- An AI language model has created proteins as good as those perfected over a million years of evolution.
- Salesforce’s ProGen has designed sequences based on the “sentences” of biological proteins.
- Scientists are investigating whether AI could identify a cure for disorders like rheumatoid arthritis and multiple sclerosis.
Artificial intelligence is a master of imitation. Whenever scientists design an AI, whether it’s to mimic human language or master a game like chess, it’s either matches or far exceeds the capabilities of its biological creators. Now AI has proven that it can even master the art of biology itself.
Researchers from the University of California, San Francisco, the University of California, Berkeley, and Salesforce Research, a science arm of the SF-based software company, have developed an AI that can copy evolution itself . This doesn’t mean that the AI created some kind of evolutionary superior superhuman (yet), but instead the AI designed 20 amino acid sequences that make up the proteins. Compared to the handwork of nature, some of the sequences worked as well as those generated over millions of years of evolution. The researchers published their findings in the magazine Natural biotechnology.
Interestingly, the scientists didn’t design an AI from scratch, but rather repurposed one from an unlikely domain: a language model.
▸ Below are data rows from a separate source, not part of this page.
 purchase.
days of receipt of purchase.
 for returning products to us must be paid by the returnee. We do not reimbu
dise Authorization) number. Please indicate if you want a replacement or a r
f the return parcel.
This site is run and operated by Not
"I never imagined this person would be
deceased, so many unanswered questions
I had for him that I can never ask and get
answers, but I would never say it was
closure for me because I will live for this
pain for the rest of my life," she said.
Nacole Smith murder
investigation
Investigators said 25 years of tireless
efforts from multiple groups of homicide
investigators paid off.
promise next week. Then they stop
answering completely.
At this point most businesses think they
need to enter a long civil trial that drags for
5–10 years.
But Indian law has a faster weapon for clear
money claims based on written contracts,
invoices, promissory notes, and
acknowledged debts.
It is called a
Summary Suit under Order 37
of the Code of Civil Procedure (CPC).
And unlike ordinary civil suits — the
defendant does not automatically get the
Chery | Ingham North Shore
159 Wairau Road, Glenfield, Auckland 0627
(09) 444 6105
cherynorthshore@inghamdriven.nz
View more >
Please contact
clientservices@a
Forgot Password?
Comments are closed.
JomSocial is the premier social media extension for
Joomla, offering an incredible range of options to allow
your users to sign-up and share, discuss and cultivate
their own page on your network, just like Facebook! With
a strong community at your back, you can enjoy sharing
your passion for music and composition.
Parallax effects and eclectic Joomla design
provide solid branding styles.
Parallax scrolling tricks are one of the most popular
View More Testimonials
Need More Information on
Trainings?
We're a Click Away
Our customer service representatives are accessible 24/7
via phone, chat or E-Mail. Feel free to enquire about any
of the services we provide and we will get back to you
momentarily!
The researchers used Salesforce’s ProGen natural language processing capabilities and focused on biological protein “sentences”, essentially a language of amino acids.
“In the same way that words are strung together one by one to form text sentences, amino acids are strung together one by one to form proteins,” Nikhil Naik, director of AI research at Salesforce Research, Told Motherboard. “Building on this insight, we apply neural language modeling to proteins to generate realistic yet novel protein sequences.”
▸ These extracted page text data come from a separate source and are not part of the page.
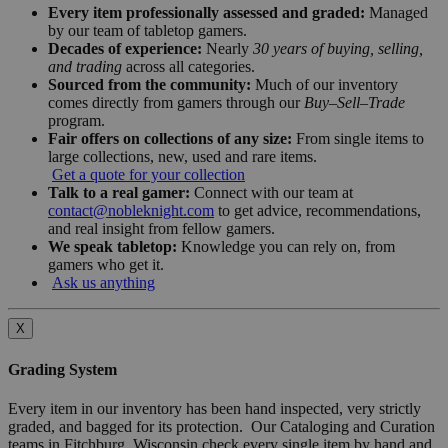
Every item professionally assessed and graded:
Managed
by our team of tabletop gamers.
Decades of experience:
Nearly
30 years of buying, selling,
and trading
across all categories.
Sourced from the community:
Much of our inventory
comes directly from gamers through our
Buy–Sell–Trade
program.
Fair offers on collections of any size:
From single items to
large collections, new, used and rare items.
Get a quote for your collection
Talk to a real gamer:
Connect with our team at
contact@nobleknight.com
to get advice, recommendations,
and real insight from fellow gamers.
We speak tabletop:
Knowledge you can rely on, from
gamers who get it.
Ask us anything
X
Grading System
Every item in our inventory has been hand inspected, very strictly
graded, and bagged for its protection. Our Cataloging and Curation
teams in Fitchburg, Wisconsin check every single item by hand and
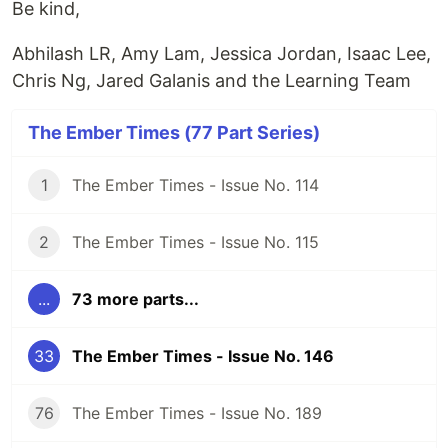
Be kind,
Abhilash LR, Amy Lam, Jessica Jordan, Isaac Lee,
Chris Ng, Jared Galanis and the Learning Team
The Ember Times (77 Part Series)
1
The Ember Times - Issue No. 114
2
The Ember Times - Issue No. 115
...
73 more parts...
33
The Ember Times - Issue No. 146
76
The Ember Times - Issue No. 189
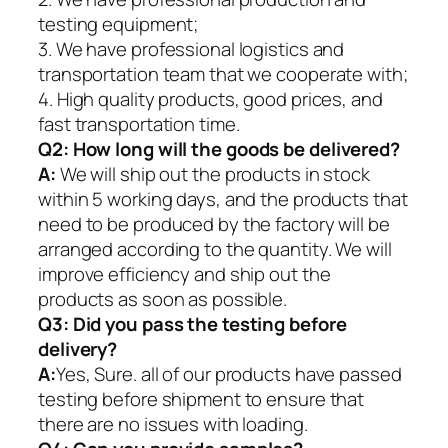
testing equipment;
3. We have professional logistics and
transportation team that we cooperate with;
4. High quality products, good prices, and
fast transportation time.
Q2:
How long will the goods be delivered?
A:
We will ship out the products in stock
within 5 working days, and the products that
need to be produced by the factory will be
arranged according to the quantity. We will
improve efficiency and ship out the
products as soon as possible.
Q3: Did you pass the testing before
delivery?
A:
Yes, Sure. all of our products have passed
testing before shipment to ensure that
there are no issues with loading.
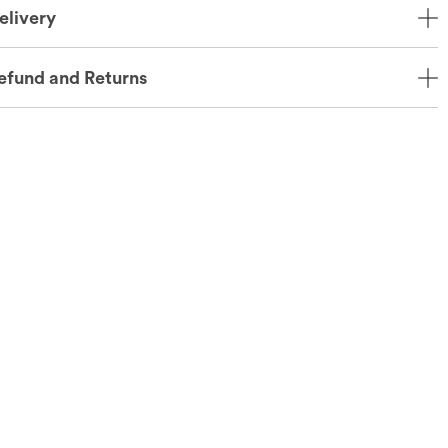
elivery
efund and Returns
After training ProGen on 280 million proteins, the AI was “iteratively optimized by learning to predict the probability of the next amino acid given previous amino acids in a raw sequence,” according to the paper. The team ultimately zeroed in on five specific artificial proteins and compared them to an enzyme found in chicken eggs called “chicken egg white lysozyme” – two of the AI-generated proteins compared favorably.
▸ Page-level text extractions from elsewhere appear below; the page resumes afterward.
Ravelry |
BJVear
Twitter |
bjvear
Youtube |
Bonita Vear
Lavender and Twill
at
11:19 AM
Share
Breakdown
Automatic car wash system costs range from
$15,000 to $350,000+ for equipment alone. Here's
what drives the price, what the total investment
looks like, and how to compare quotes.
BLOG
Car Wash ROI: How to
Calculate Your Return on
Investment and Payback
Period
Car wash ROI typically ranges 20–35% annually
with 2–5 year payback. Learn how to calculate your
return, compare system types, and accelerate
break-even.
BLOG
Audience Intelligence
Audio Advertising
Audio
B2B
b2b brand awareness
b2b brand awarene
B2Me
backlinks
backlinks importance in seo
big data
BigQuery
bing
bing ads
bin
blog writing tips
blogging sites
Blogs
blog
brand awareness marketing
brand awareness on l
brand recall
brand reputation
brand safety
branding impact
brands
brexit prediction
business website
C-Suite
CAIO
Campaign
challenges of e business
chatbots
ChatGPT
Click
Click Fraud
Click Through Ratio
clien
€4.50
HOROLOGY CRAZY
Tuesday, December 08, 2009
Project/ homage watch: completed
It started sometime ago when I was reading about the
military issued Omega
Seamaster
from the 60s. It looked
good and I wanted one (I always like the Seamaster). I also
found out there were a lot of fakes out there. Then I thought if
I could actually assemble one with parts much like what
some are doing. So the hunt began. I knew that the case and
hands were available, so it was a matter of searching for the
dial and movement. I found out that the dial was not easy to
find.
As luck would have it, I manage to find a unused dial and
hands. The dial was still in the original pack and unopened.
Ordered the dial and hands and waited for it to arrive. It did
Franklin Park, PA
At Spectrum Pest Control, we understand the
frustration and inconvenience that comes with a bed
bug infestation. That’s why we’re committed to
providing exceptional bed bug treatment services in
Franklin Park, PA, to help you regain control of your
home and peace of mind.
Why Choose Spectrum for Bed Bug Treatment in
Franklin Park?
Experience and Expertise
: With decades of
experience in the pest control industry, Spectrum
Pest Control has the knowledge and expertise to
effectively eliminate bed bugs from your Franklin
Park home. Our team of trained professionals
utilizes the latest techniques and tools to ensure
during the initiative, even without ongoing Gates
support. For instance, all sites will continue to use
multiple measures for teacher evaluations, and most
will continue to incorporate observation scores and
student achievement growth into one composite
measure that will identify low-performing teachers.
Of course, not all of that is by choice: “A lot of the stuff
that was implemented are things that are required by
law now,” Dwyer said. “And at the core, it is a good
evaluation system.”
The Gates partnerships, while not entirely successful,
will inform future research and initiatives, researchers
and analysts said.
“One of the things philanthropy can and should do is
Overall, Salesforce estimates that 73% of NextGen’s proteins might work, compared to 59% of natural proteins, and found that the AI was also able to detect evolutionary patterns (although it wasn’t specifically designed for this). AI engineered human proteins before, but this is the first time an AI language model has pulled off the feat.
But the team doesn’t just want to answer the question of whether AIs in language models can design proteins. Because proteins are the basis of many diseases, the Salesforce AI Research team is already investigating how ProGen could identify the treatment for disorders such as rheumatoid arthritis and multiple sclerosis.
So while some AIs are trained to beat humans at their own game (literally), language models like ProGen could one day put one on evolution itself and help humans combat some of the health issues. most debilitating in the world.
Darren lives in Portland, has a cat, and writes/edits about science fiction and how our world works. You can find his previous stuff at Gizmodo and Paste if you look hard enough.